A magpie carolled somewhere.

“Come. Sit with me.” 

I steadied her elbow as we walked to the corner seat.

“Robbie, I’m afraid I’ve been quite ill.”

“I didn’t know,” I said, suddenly seeing her frailty. “Can I help?”

“Not even God can help,” she said, then smiled, “Don’t get old, it’s bad for your health.”

We sat in silence.

“Tell me, all those years ago when I first walked through the gate, you were unimpressed with me. Why did you give me the job?”

“I didn’t give you a job Robbie. I offered an opportunity for atonement.”

I looked at her, confused.

“You don’t think a millionaire’s widow, friends with every legal eagle in Melbourne, isn’t going to do some research on you before letting you in their front gate?”

She laughed and placed her hand in my hand before continuing.

“I know a lot about people and I know that greed wasn’t at the heart of what you did. You’d lost your children and found heroin. Who was I to judge?”

“Thank you”, I said quietly, the view of the garden growing blurry. 

“Robbie, I’m going into care soon. I’ve left the house to Michael – he’s in New York – he’ll likely sell it and no doubt some developer will bulldoze all your hard work.”

“Of course.”

“That said, years ago I set up a sub-division to split this courtyard off from the property,” she said, turning to face me. “I need you to have it.”

“What? No, I can’t.”

“You can and you will,” she said, smiling softly.

“The courtyard will be inaccessible.”

“True. Which is why back then, to give you access, I purchased next door. That’s yours too.”

“Why?” I asked, shocked.

“That Sunday at the pool, when you saw me vulnerable, naked, the thing you cared about most was this awful mark on my arm and what it meant for me.”

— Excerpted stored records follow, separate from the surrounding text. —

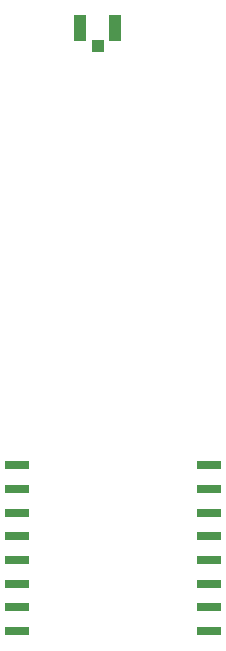
<source format=gbp>
G04 #@! TF.GenerationSoftware,KiCad,Pcbnew,8.0.4*
G04 #@! TF.CreationDate,2025-01-30T11:26:39-05:00*
G04 #@! TF.ProjectId,Cubesat_pcb,43756265-7361-4745-9f70-63622e6b6963,rev?*
G04 #@! TF.SameCoordinates,Original*
G04 #@! TF.FileFunction,Paste,Bot*
G04 #@! TF.FilePolarity,Positive*
%FSLAX46Y46*%
G04 Gerber Fmt 4.6, Leading zero omitted, Abs format (unit mm)*
G04 Created by KiCad (PCBNEW 8.0.4) date 2025-01-30 11:26:39*
%MOMM*%
%LPD*%
G01*
G04 APERTURE LIST*
%ADD10R,2.000000X0.800000*%
%ADD11R,1.000000X1.050000*%
%ADD12R,1.050000X2.200000*%
G04 APERTURE END LIST*
D10*
G04 #@! TO.C,U1*
X7399132Y24611654D03*
X7399132Y26611654D03*
X7399132Y28611654D03*
X7399132Y30611654D03*
X7399132Y32611654D03*
X7399132Y34611654D03*
X7399132Y36611654D03*
X7399132Y38611654D03*
X23599132Y38611654D03*
X23599132Y36611654D03*
X23599132Y34611654D03*
X23599132Y32611654D03*
X23599132Y30611654D03*
X23599132Y28611654D03*
X23599132Y26611654D03*
X23599132Y24611654D03*
G04 #@! TD*
D11*
G04 #@! TO.C,J2*
X14199132Y74086654D03*
D12*
X12724132Y75611654D03*
X15674132Y75611654D03*
G04 #@! TD*
M02*

</source>
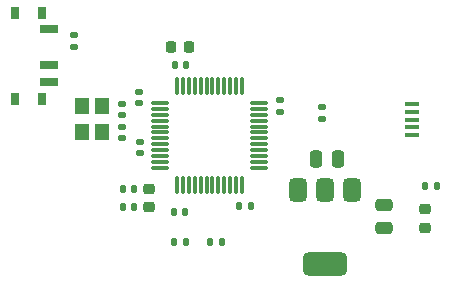
<source format=gbr>
%TF.GenerationSoftware,KiCad,Pcbnew,8.0.0*%
%TF.CreationDate,2024-04-09T16:17:43+09:00*%
%TF.ProjectId,240325_ESP32_d0146,32343033-3235-45f4-9553-5033325f6430,rev?*%
%TF.SameCoordinates,Original*%
%TF.FileFunction,Paste,Top*%
%TF.FilePolarity,Positive*%
%FSLAX46Y46*%
G04 Gerber Fmt 4.6, Leading zero omitted, Abs format (unit mm)*
G04 Created by KiCad (PCBNEW 8.0.0) date 2024-04-09 16:17:43*
%MOMM*%
%LPD*%
G01*
G04 APERTURE LIST*
G04 Aperture macros list*
%AMRoundRect*
0 Rectangle with rounded corners*
0 $1 Rounding radius*
0 $2 $3 $4 $5 $6 $7 $8 $9 X,Y pos of 4 corners*
0 Add a 4 corners polygon primitive as box body*
4,1,4,$2,$3,$4,$5,$6,$7,$8,$9,$2,$3,0*
0 Add four circle primitives for the rounded corners*
1,1,$1+$1,$2,$3*
1,1,$1+$1,$4,$5*
1,1,$1+$1,$6,$7*
1,1,$1+$1,$8,$9*
0 Add four rect primitives between the rounded corners*
20,1,$1+$1,$2,$3,$4,$5,0*
20,1,$1+$1,$4,$5,$6,$7,0*
20,1,$1+$1,$6,$7,$8,$9,0*
20,1,$1+$1,$8,$9,$2,$3,0*%
G04 Aperture macros list end*
%ADD10R,0.800000X1.000000*%
%ADD11R,1.500000X0.700000*%
%ADD12RoundRect,0.135000X0.135000X0.185000X-0.135000X0.185000X-0.135000X-0.185000X0.135000X-0.185000X0*%
%ADD13RoundRect,0.135000X0.185000X-0.135000X0.185000X0.135000X-0.185000X0.135000X-0.185000X-0.135000X0*%
%ADD14RoundRect,0.375000X-0.375000X0.625000X-0.375000X-0.625000X0.375000X-0.625000X0.375000X0.625000X0*%
%ADD15RoundRect,0.500000X-1.400000X0.500000X-1.400000X-0.500000X1.400000X-0.500000X1.400000X0.500000X0*%
%ADD16RoundRect,0.140000X0.170000X-0.140000X0.170000X0.140000X-0.170000X0.140000X-0.170000X-0.140000X0*%
%ADD17RoundRect,0.075000X-0.662500X-0.075000X0.662500X-0.075000X0.662500X0.075000X-0.662500X0.075000X0*%
%ADD18RoundRect,0.075000X-0.075000X-0.662500X0.075000X-0.662500X0.075000X0.662500X-0.075000X0.662500X0*%
%ADD19RoundRect,0.140000X0.140000X0.170000X-0.140000X0.170000X-0.140000X-0.170000X0.140000X-0.170000X0*%
%ADD20RoundRect,0.250000X0.475000X-0.250000X0.475000X0.250000X-0.475000X0.250000X-0.475000X-0.250000X0*%
%ADD21RoundRect,0.140000X-0.170000X0.140000X-0.170000X-0.140000X0.170000X-0.140000X0.170000X0.140000X0*%
%ADD22RoundRect,0.250000X-0.250000X-0.475000X0.250000X-0.475000X0.250000X0.475000X-0.250000X0.475000X0*%
%ADD23RoundRect,0.135000X-0.135000X-0.185000X0.135000X-0.185000X0.135000X0.185000X-0.135000X0.185000X0*%
%ADD24R,1.300000X0.450000*%
%ADD25R,1.200000X1.400000*%
%ADD26RoundRect,0.218750X-0.256250X0.218750X-0.256250X-0.218750X0.256250X-0.218750X0.256250X0.218750X0*%
%ADD27RoundRect,0.140000X-0.140000X-0.170000X0.140000X-0.170000X0.140000X0.170000X-0.140000X0.170000X0*%
%ADD28RoundRect,0.135000X-0.185000X0.135000X-0.185000X-0.135000X0.185000X-0.135000X0.185000X0.135000X0*%
%ADD29RoundRect,0.225000X-0.225000X-0.250000X0.225000X-0.250000X0.225000X0.250000X-0.225000X0.250000X0*%
G04 APERTURE END LIST*
D10*
%TO.C,SW1*%
X88530000Y-61850000D03*
X86320000Y-61850000D03*
X88530000Y-69150000D03*
X86320000Y-69150000D03*
D11*
X89180000Y-63250000D03*
X89180000Y-66250000D03*
X89180000Y-67750000D03*
%TD*%
D12*
%TO.C,R4*%
X100770000Y-81250000D03*
X99750000Y-81250000D03*
%TD*%
D13*
%TO.C,R2*%
X91250000Y-64770000D03*
X91250000Y-63750000D03*
%TD*%
D14*
%TO.C,U1*%
X114850000Y-76875000D03*
X112550000Y-76875000D03*
D15*
X112550000Y-83175000D03*
D14*
X110250000Y-76875000D03*
%TD*%
D16*
%TO.C,C12*%
X95300000Y-70530000D03*
X95300000Y-69570000D03*
%TD*%
D17*
%TO.C,U2*%
X98587500Y-69500000D03*
X98587500Y-70000000D03*
X98587500Y-70500000D03*
X98587500Y-71000000D03*
X98587500Y-71500000D03*
X98587500Y-72000000D03*
X98587500Y-72500000D03*
X98587500Y-73000000D03*
X98587500Y-73500000D03*
X98587500Y-74000000D03*
X98587500Y-74500000D03*
X98587500Y-75000000D03*
D18*
X100000000Y-76412500D03*
X100500000Y-76412500D03*
X101000000Y-76412500D03*
X101500000Y-76412500D03*
X102000000Y-76412500D03*
X102500000Y-76412500D03*
X103000000Y-76412500D03*
X103500000Y-76412500D03*
X104000000Y-76412500D03*
X104500000Y-76412500D03*
X105000000Y-76412500D03*
X105500000Y-76412500D03*
D17*
X106912500Y-75000000D03*
X106912500Y-74500000D03*
X106912500Y-74000000D03*
X106912500Y-73500000D03*
X106912500Y-73000000D03*
X106912500Y-72500000D03*
X106912500Y-72000000D03*
X106912500Y-71500000D03*
X106912500Y-71000000D03*
X106912500Y-70500000D03*
X106912500Y-70000000D03*
X106912500Y-69500000D03*
D18*
X105500000Y-68087500D03*
X105000000Y-68087500D03*
X104500000Y-68087500D03*
X104000000Y-68087500D03*
X103500000Y-68087500D03*
X103000000Y-68087500D03*
X102500000Y-68087500D03*
X102000000Y-68087500D03*
X101500000Y-68087500D03*
X101000000Y-68087500D03*
X100500000Y-68087500D03*
X100000000Y-68087500D03*
%TD*%
D19*
%TO.C,C5*%
X106225000Y-78200000D03*
X105265000Y-78200000D03*
%TD*%
D16*
%TO.C,C8*%
X96900000Y-73780000D03*
X96900000Y-72820000D03*
%TD*%
D20*
%TO.C,C2*%
X117550000Y-80075000D03*
X117550000Y-78175000D03*
%TD*%
D16*
%TO.C,C4*%
X96800000Y-69500000D03*
X96800000Y-68540000D03*
%TD*%
D21*
%TO.C,C6*%
X108750000Y-69290000D03*
X108750000Y-70250000D03*
%TD*%
D22*
%TO.C,C1*%
X111750000Y-74225000D03*
X113650000Y-74225000D03*
%TD*%
D23*
%TO.C,R1*%
X121000000Y-76500000D03*
X122020000Y-76500000D03*
%TD*%
D24*
%TO.C,J1*%
X119900000Y-72225000D03*
X119900000Y-71575000D03*
X119900000Y-70925000D03*
X119900000Y-70275000D03*
X119900000Y-69625000D03*
%TD*%
D25*
%TO.C,Y1*%
X91950000Y-69800000D03*
X91950000Y-72000000D03*
X93650000Y-72000000D03*
X93650000Y-69800000D03*
%TD*%
D26*
%TO.C,FB1*%
X97625000Y-76775000D03*
X97625000Y-78350000D03*
%TD*%
D27*
%TO.C,C11*%
X99740000Y-78750000D03*
X100700000Y-78750000D03*
%TD*%
D19*
%TO.C,C9*%
X96375000Y-76775000D03*
X95415000Y-76775000D03*
%TD*%
D23*
%TO.C,R5*%
X102805000Y-81275000D03*
X103825000Y-81275000D03*
%TD*%
D26*
%TO.C,D1*%
X121000000Y-78512500D03*
X121000000Y-80087500D03*
%TD*%
D27*
%TO.C,C7*%
X99790000Y-66250000D03*
X100750000Y-66250000D03*
%TD*%
D19*
%TO.C,C10*%
X96350000Y-78350000D03*
X95390000Y-78350000D03*
%TD*%
D28*
%TO.C,R3*%
X112250000Y-69830000D03*
X112250000Y-70850000D03*
%TD*%
D16*
%TO.C,C13*%
X95300000Y-72490000D03*
X95300000Y-71530000D03*
%TD*%
D29*
%TO.C,C3*%
X99450000Y-64750000D03*
X101000000Y-64750000D03*
%TD*%
M02*

</source>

Mrs Zalinski rolled up her sleeve as she continued. 

“I could see you were wondering at it – the scale of man’s inhumanity to man. And to me.” She paused, adding, “I need two things from you.”

“Name them Greta.” She smiled as I used her first name for the first time.

“All of a sudden you’re a landowner and it’s Greta now,” she chided, grabbing my hand tighter.

“I’ve written a book; a kind of book of the damned, listing the name and story of every single person I encountered in Auschwitz. The ones who died within hours or days, the ones, who, like me, sold their soul to survive. The innocent. The rapists. The thieves. The murderous filth, they’re all named. An old friend of Paulus will publish it but it needs to be arranged after I die.”

“Okay.”

“Secondly, at my funeral an empty casket will be buried while I join Paulus here, buried under the shade of the sycamore tree.”

“Your husband is buried here?”

“That’s his grave,” Greta said, pointing to the bed of golden flowers.

“Is burying you here legal?” 

“Of course not. But it’s been arranged.”

I looked into her eyes and nodded.

“I spent three long years inhaling the smoky ashes of a million of my people and most of a lifetime recording their stories; their souls will finally rest when I do.”